La cohorte exposée comprend des personnes qui subissent des degrés différents d'exposition. Dans certaines études épidémiologiques, la cohorte dans son ensemble est divisée en fonction de degrés d'exposition élevé, moyen et faible et les RMS sont calculés pour ces catégories d'exposition. Cela permet d'effectuer certaines estimations du gradient du risque associé à un degré particulier d'exposition. Les antécédents d'exposition particuliers de la personne peuvent alors être utilisés pour déterminer ce risque. Les principaux facteurs à prendre en considération sont le degré et la durée de l'exposition et le moment à partir duquel l'exposition a débuté afin de s'assurer que la période de latence était suffisante pour que la personne soit susceptible de présenter le résultat d'intérêt. D'autres facteurs, tels que l'âge lors de la première exposition et les profils d'exposition temporels, peuvent également être examinés ainsi que les facteurs de confusion comme le tabagisme.

Références

  1. Kusiak RA, Springer J., Ritchie AC, et J. Muller. « Carcinoma of the lung of Ontario goldminers: possible aetiological factors ». Br J Ind Med, 1991; 48 (12): 808-17.

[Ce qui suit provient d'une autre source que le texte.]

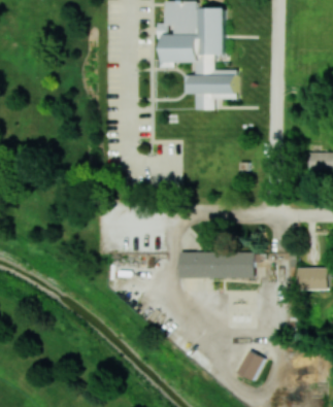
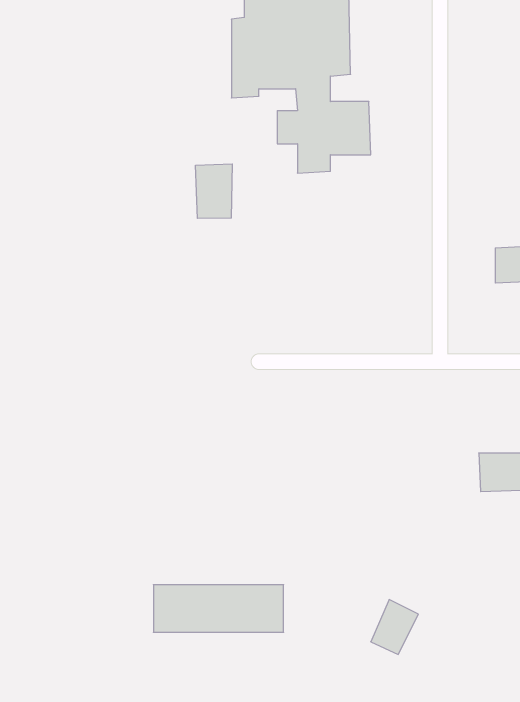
building: none -> [196,164,232,218]
building: [180,250,254,277] -> [153,585,284,632]

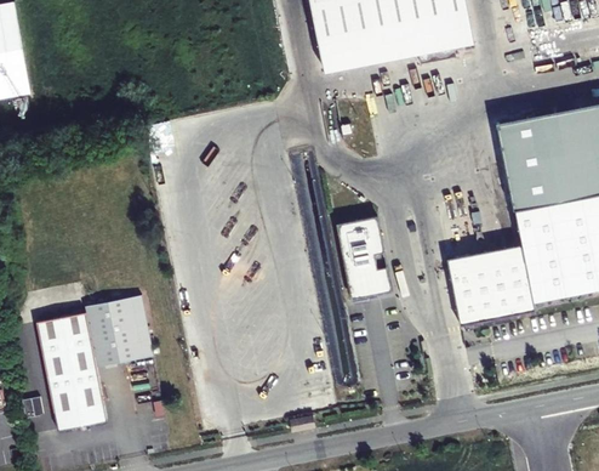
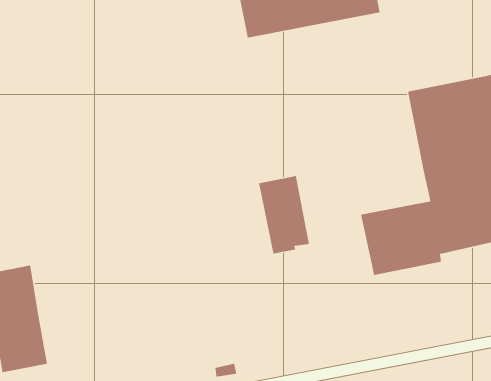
building: [89,297,153,367] -> none

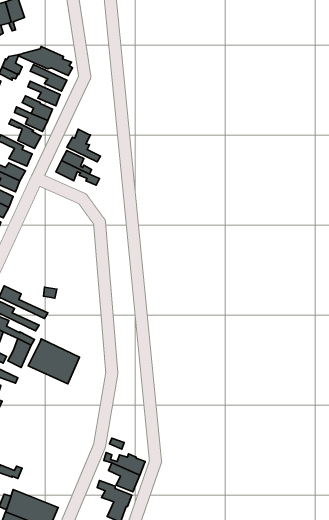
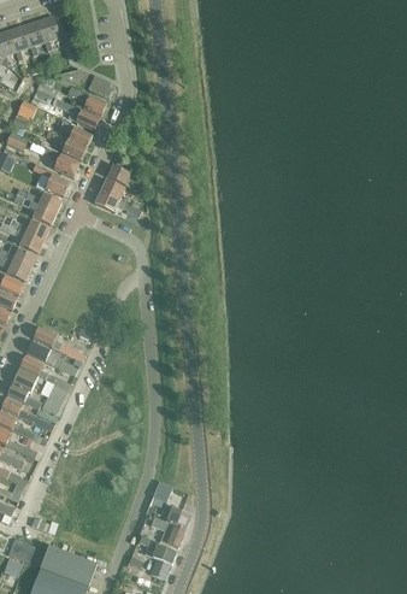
building: [28,339,79,384] -> none

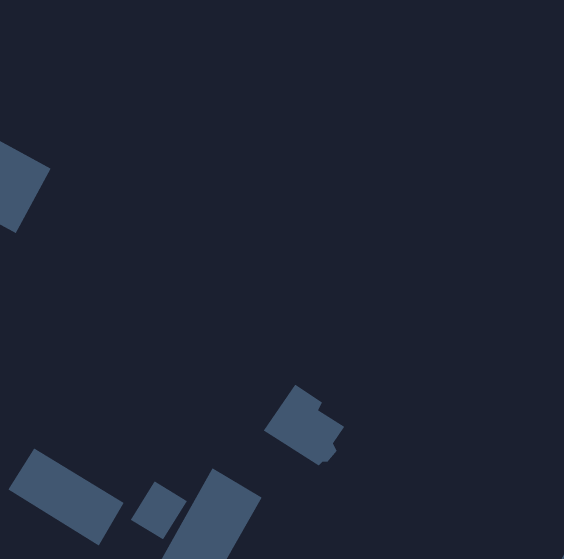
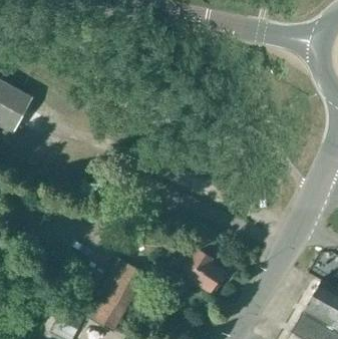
building: [263,384,345,466] -> [181,249,225,293]
building: [8,447,125,546] -> none

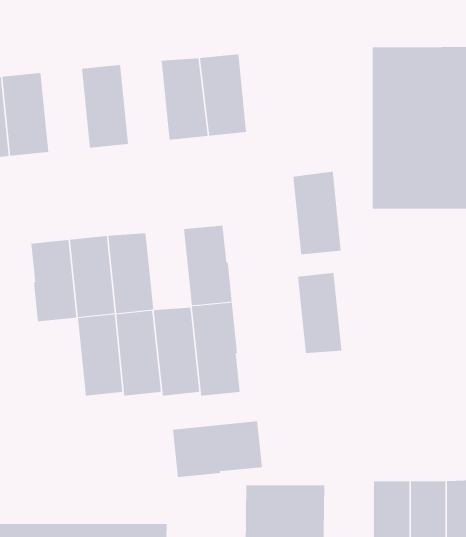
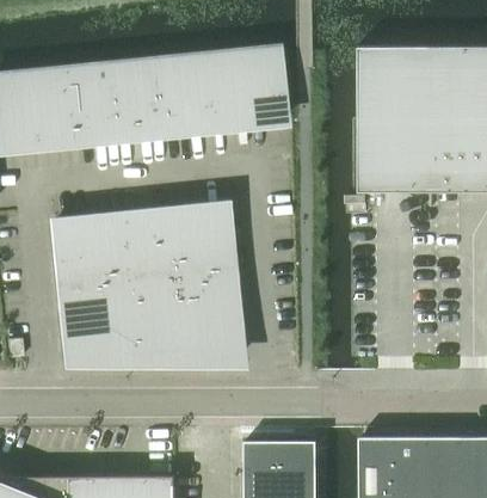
building: none -> [132,60,175,135]
building: none -> [61,67,104,142]
building: [293,171,342,255] -> [239,49,283,124]
building: [297,273,342,353] -> [155,211,196,284]
building: none -> [57,291,100,362]
building: [173,421,262,478] -> none

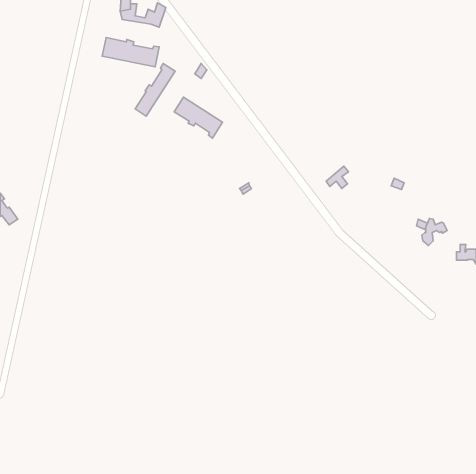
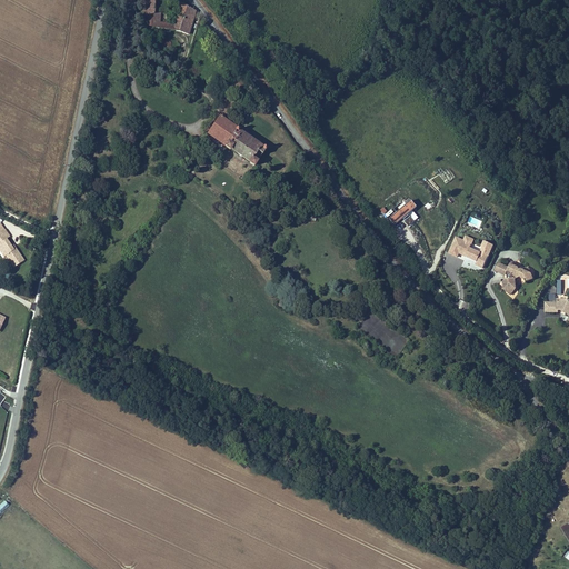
building: [102,38,159,67] -> none
building: [135,63,175,116] -> none
building: none -> [448,233,493,267]

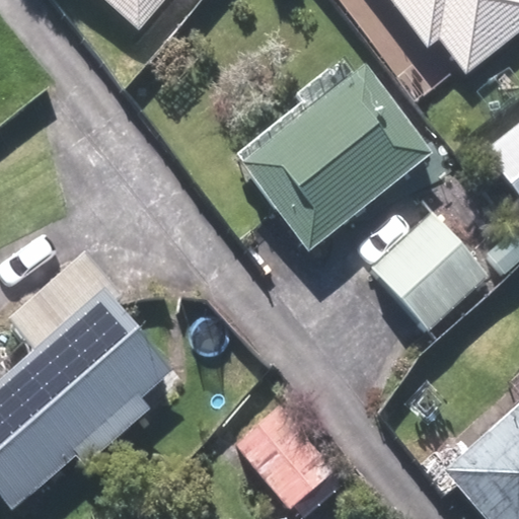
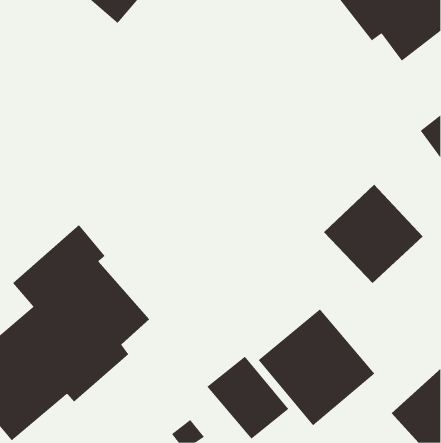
building: [235,61,433,251] -> none
building: none -> [258,308,375,426]

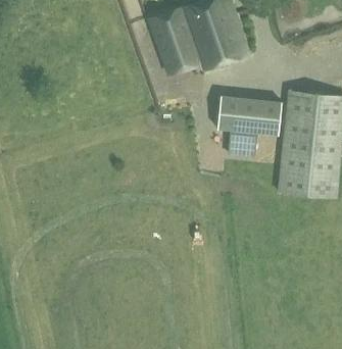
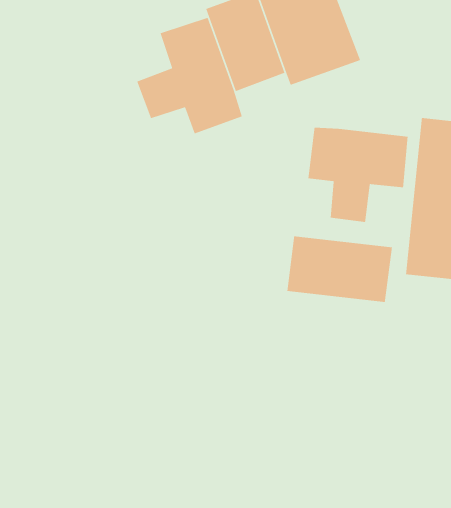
building: none -> [136,17,243,135]
building: none -> [286,236,393,303]

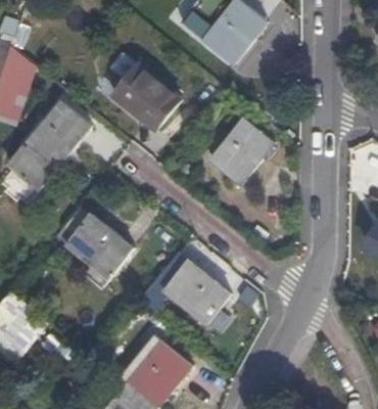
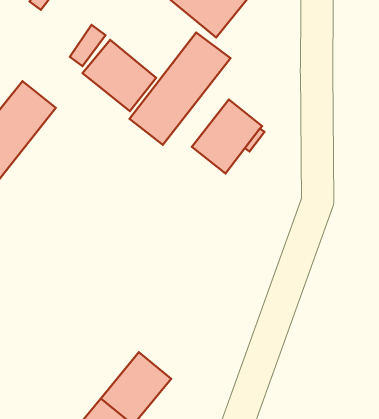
building: none -> [130,33,230,145]
building: [64,213,132,276] -> none
building: [162,260,229,322] -> none

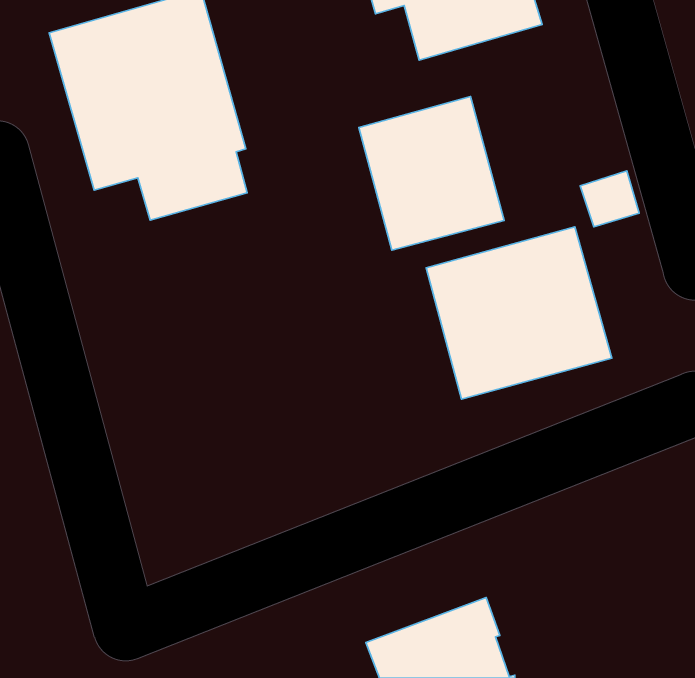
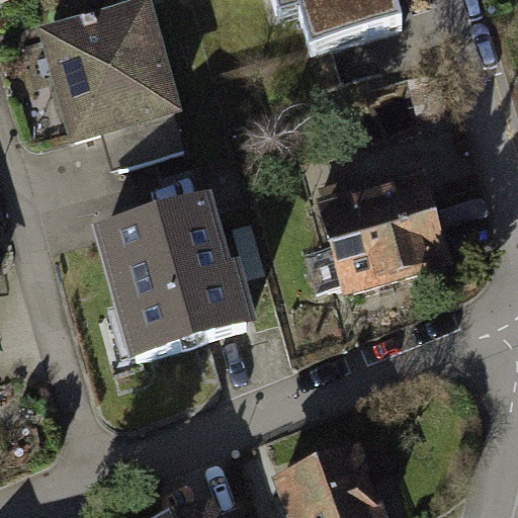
building: [359,97,504,250] -> none
building: none -> [94,198,254,360]

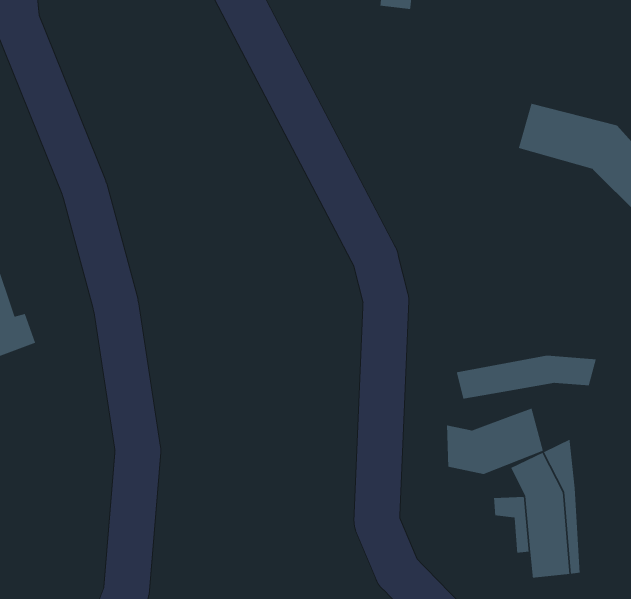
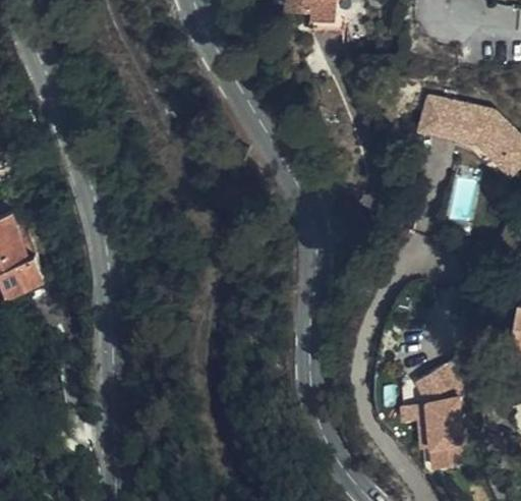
building: [456,355,597,400] -> none
building: [446,407,544,475] -> none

  2. Kusiak RA, Springer J., Ritchie AC, et J. Muller. « Mortality from lung cancer in Ontario uranium miners ». Br J Ind Med, 1993; 50 (10): 920-8.

  3. Finkelstein MM. « Silicosis radon and lung cancer risk in Ontario miners ». Health Phys, 1999: 63 (300); 396-9.

  4. Steenland K., Loomis D., Shy C., et N. Simonsen. « Review of occupational lung carcinogens ». Am J Ind Med 1996;29(5):474-90.

  5. Pelucchi C., Pira E., Piolatto G., Coggiola M., Carta P., et C. La Vecchia. « Occupational silica exposure and lung cancer risk: a review of epidemiological studies 1996-2005 ». Ann Oncol. 2006;179(7):1039-50.